## ИЗВЛЕЧЁННЫЙ ТЕКСТ
Книги и учебники по философии

Собрание сочинений - Розанов В.В.
По Германии. Сикстинская Мадонна

По Германии. Сикстинская Мадонна

Предмет, о котором было наговорено слишком много, как бы теряет свою невинность, и подходишь к нему с самым смутным чувством, менее всего похожим на радость или восторг. Так я спешил к Сикстинской Мадонне. «Самое великое произведение искусства: испытаю ли?.. Но нет, конечно, я не испытаю перед ним самого сильного волнения в моей жизни, и, значит, до чего я груб, плох, мал, поверхностен!» В этом подавленном, скорее грустном, чем веселом, состоянии я сел перед знаменитою картиною, для которой заехал в Дрезден.

## ПОКАЗАННЫЕ ЗАПИСИ

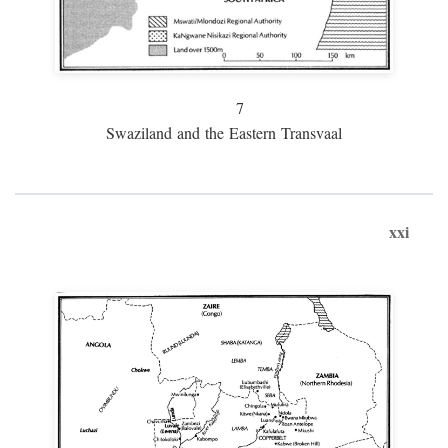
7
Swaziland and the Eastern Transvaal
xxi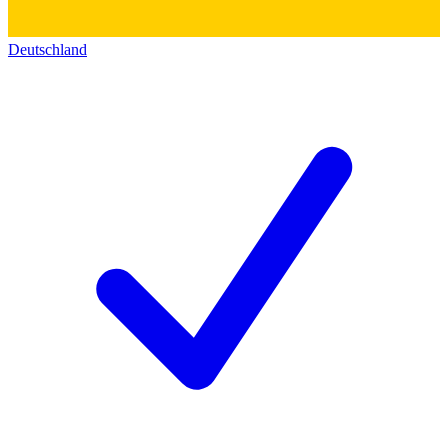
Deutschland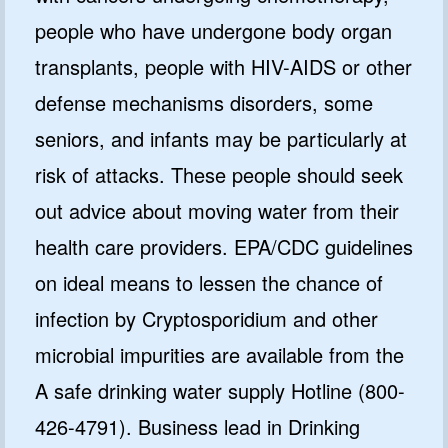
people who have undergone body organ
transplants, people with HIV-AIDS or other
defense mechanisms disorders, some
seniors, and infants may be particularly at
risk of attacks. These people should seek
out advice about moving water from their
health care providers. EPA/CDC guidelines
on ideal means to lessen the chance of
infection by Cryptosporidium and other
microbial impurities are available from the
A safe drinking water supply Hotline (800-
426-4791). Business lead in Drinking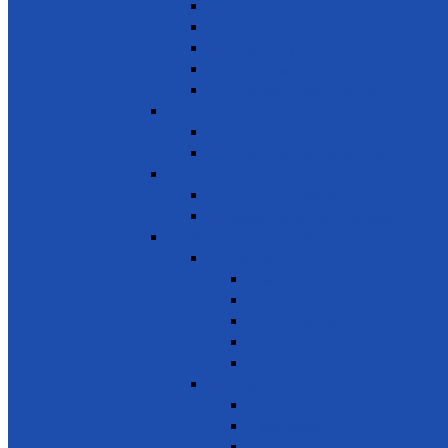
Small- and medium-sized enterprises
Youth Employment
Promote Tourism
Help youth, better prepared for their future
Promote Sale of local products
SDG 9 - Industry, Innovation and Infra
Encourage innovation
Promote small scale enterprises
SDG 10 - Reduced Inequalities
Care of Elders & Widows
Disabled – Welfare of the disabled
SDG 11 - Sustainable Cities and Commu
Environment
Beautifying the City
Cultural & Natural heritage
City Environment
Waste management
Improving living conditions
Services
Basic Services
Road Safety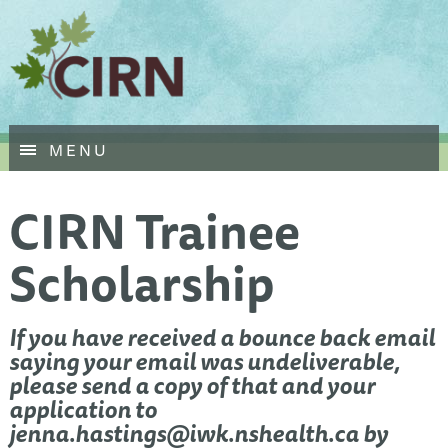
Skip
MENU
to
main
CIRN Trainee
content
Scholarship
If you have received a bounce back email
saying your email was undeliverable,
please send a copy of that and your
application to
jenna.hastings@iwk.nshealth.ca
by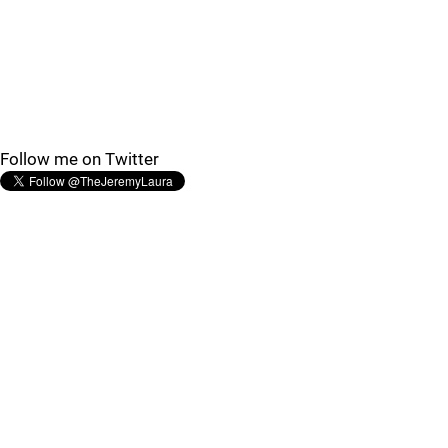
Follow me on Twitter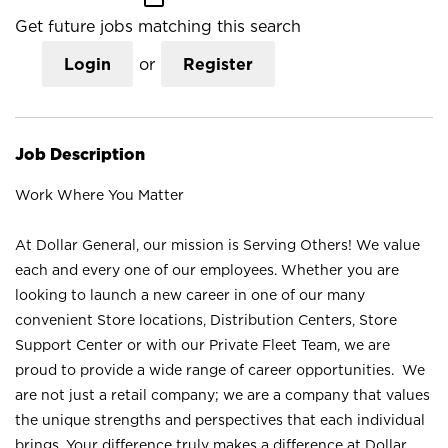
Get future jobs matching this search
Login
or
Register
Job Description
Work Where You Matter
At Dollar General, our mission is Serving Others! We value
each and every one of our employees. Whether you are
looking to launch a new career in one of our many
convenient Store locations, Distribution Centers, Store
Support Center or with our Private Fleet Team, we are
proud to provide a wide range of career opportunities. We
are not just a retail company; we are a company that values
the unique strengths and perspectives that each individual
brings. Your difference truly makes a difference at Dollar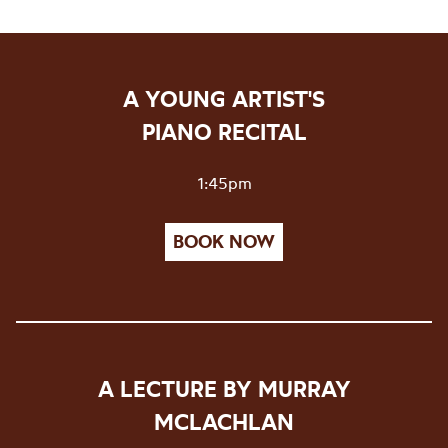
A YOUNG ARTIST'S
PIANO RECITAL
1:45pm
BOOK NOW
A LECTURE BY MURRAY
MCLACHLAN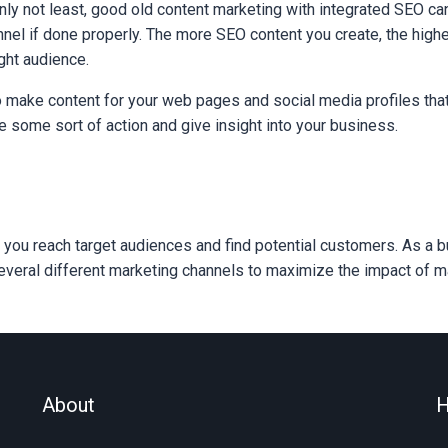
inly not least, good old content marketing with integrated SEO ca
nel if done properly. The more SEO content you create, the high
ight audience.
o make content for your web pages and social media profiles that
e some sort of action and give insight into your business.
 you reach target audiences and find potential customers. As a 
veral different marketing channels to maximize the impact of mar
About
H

## ЧТО СДЕЛАТЬ
Перепишите кусок текста о Сикстинской Мадонне: начните с места, где есть слова «Собрание сочинений - Розанов», и остановитесь после слов «заехал в Дрезден.». В этом куске замените «Дрезден» на «Берлин». Записи для этой работы не понадобятся.

## ОТВЕТ
Собрание сочинений - Розанов В.В.
По Германии. Сикстинская Мадонна

По Германии. Сикстинская Мадонна

Предмет, о котором было наговорено слишком много, как бы теряет свою невинность, и подходишь к нему с самым смутным чувством, менее всего похожим на радость или восторг. Так я спешил к Сикстинской Мадонне. «Самое великое произведение искусства: испытаю ли?.. Но нет, конечно, я не испытаю перед ним самого сильного волнения в моей жизни, и, значит, до чего я груб, плох, мал, поверхностен!» В этом подавленном, скорее грустном, чем веселом, состоянии я сел перед знаменитою картиною, для которой заехал в Берлин.